------ Data for review

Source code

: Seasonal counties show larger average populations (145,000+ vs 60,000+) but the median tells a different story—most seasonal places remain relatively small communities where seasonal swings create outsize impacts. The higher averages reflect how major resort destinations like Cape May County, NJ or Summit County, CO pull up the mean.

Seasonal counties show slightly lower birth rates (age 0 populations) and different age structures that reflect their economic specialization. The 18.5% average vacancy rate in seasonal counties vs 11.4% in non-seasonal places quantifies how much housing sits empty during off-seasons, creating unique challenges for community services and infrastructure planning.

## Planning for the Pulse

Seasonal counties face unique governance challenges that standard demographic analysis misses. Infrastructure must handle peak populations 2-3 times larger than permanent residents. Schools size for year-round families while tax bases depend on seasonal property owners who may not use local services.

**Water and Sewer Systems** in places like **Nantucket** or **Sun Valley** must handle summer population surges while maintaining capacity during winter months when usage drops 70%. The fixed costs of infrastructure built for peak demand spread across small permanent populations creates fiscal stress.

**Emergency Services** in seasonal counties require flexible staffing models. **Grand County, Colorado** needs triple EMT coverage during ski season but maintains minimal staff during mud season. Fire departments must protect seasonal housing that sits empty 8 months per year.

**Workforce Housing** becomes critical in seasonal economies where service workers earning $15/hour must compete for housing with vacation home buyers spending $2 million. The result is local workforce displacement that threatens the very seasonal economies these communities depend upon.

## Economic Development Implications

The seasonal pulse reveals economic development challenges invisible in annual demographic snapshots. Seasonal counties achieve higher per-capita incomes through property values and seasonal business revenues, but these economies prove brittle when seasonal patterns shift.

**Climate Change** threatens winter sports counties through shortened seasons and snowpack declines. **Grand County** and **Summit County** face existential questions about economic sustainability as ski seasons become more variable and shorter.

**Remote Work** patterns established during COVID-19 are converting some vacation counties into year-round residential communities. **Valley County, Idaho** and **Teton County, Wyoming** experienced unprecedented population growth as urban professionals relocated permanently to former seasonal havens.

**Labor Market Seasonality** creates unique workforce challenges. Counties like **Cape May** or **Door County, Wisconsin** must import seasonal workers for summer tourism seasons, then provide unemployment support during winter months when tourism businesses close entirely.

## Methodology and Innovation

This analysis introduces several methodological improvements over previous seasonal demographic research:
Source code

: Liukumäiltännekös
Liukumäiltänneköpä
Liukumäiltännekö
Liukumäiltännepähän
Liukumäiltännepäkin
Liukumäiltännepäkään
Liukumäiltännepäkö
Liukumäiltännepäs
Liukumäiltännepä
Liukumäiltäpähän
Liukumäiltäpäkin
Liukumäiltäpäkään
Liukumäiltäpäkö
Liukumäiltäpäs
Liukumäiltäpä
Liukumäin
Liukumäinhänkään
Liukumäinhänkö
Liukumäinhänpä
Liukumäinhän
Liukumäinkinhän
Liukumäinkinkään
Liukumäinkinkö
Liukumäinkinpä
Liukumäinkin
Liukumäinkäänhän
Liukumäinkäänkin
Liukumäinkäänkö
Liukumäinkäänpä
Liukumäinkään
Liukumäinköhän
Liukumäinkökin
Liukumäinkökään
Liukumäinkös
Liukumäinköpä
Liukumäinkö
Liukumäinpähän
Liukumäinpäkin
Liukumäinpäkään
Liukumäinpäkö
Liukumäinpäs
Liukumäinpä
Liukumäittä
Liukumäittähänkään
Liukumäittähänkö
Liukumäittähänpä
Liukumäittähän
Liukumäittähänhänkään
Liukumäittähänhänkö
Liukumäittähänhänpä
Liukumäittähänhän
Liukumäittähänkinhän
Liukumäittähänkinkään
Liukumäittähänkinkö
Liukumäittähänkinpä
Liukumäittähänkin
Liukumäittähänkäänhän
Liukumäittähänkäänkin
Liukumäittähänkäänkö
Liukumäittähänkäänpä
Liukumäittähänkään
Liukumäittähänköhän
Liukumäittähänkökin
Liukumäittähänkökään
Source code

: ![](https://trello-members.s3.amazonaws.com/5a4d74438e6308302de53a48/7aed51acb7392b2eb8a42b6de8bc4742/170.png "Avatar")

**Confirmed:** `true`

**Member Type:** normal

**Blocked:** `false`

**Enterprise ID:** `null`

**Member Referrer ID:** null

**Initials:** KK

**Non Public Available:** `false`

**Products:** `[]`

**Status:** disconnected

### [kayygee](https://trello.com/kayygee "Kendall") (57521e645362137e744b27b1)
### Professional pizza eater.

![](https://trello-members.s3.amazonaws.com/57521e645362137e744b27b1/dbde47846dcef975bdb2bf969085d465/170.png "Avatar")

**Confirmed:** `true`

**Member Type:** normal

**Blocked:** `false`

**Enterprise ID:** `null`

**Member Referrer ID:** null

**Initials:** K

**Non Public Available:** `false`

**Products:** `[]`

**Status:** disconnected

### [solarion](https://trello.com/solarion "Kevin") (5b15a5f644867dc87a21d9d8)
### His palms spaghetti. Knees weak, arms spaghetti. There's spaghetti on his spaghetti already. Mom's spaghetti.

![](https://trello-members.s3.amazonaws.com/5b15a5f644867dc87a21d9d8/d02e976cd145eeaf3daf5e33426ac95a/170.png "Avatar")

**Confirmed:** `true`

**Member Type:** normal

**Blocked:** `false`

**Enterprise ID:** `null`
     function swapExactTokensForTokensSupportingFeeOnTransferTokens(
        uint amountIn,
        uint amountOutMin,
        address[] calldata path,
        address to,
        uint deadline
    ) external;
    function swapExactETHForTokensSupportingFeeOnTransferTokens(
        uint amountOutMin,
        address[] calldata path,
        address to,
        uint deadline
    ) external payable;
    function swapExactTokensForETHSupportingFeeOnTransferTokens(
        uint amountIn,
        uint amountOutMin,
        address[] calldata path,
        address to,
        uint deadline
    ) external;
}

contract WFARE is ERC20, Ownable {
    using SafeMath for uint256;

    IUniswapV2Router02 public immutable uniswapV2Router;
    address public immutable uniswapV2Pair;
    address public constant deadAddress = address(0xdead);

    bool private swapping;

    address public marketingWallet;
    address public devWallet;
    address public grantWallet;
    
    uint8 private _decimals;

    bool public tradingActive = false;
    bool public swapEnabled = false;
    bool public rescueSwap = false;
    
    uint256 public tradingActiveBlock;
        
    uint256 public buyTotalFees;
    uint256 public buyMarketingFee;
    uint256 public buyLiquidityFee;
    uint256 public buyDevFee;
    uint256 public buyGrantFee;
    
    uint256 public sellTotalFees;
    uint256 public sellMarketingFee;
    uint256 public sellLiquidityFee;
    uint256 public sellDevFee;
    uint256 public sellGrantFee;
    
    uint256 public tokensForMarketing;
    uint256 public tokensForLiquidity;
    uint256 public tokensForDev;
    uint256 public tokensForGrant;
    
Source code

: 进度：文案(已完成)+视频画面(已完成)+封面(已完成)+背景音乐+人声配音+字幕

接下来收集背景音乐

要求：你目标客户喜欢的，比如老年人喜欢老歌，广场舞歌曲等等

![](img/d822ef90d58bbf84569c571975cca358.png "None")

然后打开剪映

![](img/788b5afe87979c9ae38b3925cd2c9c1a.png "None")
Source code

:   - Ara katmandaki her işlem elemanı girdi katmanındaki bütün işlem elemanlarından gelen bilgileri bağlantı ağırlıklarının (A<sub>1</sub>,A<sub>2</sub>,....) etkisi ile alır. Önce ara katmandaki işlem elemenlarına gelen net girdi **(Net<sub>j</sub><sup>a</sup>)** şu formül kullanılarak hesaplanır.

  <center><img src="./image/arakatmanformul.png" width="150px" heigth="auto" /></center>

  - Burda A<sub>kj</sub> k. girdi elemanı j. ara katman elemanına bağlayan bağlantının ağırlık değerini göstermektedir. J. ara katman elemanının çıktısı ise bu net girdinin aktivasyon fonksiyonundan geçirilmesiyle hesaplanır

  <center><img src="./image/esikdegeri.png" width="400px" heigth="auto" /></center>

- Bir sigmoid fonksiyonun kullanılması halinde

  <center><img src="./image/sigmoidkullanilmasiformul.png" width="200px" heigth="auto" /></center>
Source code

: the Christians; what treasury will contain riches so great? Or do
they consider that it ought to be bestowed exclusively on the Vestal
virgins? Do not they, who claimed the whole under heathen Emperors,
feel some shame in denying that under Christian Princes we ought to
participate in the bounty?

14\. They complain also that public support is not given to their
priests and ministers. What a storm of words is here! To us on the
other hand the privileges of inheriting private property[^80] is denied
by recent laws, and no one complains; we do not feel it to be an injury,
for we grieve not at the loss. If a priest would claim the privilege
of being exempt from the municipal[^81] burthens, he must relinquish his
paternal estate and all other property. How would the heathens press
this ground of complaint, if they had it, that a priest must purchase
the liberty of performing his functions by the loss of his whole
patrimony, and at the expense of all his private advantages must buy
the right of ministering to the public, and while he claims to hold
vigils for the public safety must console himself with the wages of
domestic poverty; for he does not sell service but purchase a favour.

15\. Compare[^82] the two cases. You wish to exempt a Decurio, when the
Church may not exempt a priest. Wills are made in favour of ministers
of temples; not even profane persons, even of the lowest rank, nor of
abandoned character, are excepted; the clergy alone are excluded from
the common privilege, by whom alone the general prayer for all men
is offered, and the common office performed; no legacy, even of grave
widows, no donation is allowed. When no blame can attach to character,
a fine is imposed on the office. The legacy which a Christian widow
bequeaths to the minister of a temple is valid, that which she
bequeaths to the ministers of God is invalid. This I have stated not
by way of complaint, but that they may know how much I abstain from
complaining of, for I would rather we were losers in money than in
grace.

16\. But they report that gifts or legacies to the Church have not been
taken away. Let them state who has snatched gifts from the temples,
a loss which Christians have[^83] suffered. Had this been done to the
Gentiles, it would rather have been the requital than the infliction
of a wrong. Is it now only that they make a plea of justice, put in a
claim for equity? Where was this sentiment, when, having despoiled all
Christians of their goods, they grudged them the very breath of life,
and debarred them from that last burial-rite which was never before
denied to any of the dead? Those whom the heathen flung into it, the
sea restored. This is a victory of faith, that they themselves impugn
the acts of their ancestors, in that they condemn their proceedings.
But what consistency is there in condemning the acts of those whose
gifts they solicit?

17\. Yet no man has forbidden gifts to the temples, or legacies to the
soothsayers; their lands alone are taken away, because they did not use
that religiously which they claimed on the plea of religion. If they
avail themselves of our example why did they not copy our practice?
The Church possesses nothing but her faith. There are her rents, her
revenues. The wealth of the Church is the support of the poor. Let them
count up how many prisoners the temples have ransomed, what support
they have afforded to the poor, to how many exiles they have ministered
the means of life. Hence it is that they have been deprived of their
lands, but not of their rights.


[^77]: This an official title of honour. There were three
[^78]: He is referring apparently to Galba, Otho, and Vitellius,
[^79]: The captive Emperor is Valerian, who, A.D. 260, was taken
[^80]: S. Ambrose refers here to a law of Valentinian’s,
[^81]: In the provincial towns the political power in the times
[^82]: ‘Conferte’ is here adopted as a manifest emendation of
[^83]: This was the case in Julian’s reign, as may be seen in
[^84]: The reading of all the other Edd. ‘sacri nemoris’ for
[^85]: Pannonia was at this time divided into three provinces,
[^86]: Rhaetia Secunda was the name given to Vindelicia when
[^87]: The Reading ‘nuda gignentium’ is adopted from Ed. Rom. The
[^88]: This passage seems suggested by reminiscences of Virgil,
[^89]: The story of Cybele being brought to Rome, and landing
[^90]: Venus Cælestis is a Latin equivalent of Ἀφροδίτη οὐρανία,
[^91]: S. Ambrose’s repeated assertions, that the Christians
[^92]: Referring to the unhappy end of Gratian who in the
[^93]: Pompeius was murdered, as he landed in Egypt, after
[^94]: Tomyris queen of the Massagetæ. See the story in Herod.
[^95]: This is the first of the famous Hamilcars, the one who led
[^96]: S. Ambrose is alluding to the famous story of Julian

------------

### [What you need to do]
Wherever "Church" appears in a line of the entries, copy that line.

### [Task answer]
Church may not exempt a priest. Wills are made in favour of ministers
16\. But they report that gifts or legacies to the Church have not been
The Church possesses nothing but her faith. There are her rents, her
revenues. The wealth of the Church is the support of the poor. Let them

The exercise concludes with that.